BEGIN INFORMATION

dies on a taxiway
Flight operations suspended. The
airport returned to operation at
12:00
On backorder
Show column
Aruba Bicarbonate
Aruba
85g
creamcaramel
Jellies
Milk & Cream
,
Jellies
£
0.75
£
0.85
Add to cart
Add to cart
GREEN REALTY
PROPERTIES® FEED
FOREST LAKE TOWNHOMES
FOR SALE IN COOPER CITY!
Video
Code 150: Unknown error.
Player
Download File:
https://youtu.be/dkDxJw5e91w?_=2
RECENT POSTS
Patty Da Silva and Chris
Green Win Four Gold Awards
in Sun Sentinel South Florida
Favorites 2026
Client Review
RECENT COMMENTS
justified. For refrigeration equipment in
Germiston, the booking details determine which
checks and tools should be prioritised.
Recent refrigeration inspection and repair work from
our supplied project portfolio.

END INFORMATION

* INSTRUCTION
Copy out the items word for word, from the first line through the line containing "justified. For refrigeration equipment in", with both of those lines included.

* ANSWER SPACE
dies on a taxiway
Flight operations suspended. The
airport returned to operation at
12:00
On backorder
Show column
Aruba Bicarbonate
Aruba
85g
creamcaramel
Jellies
Milk & Cream
,
Jellies
£
0.75
£
0.85
Add to cart
Add to cart
GREEN REALTY
PROPERTIES® FEED
FOREST LAKE TOWNHOMES
FOR SALE IN COOPER CITY!
Video
Code 150: Unknown error.
Player
Download File:
https://youtu.be/dkDxJw5e91w?_=2
RECENT POSTS
Patty Da Silva and Chris
Green Win Four Gold Awards
in Sun Sentinel South Florida
Favorites 2026
Client Review
RECENT COMMENTS
justified. For refrigeration equipment in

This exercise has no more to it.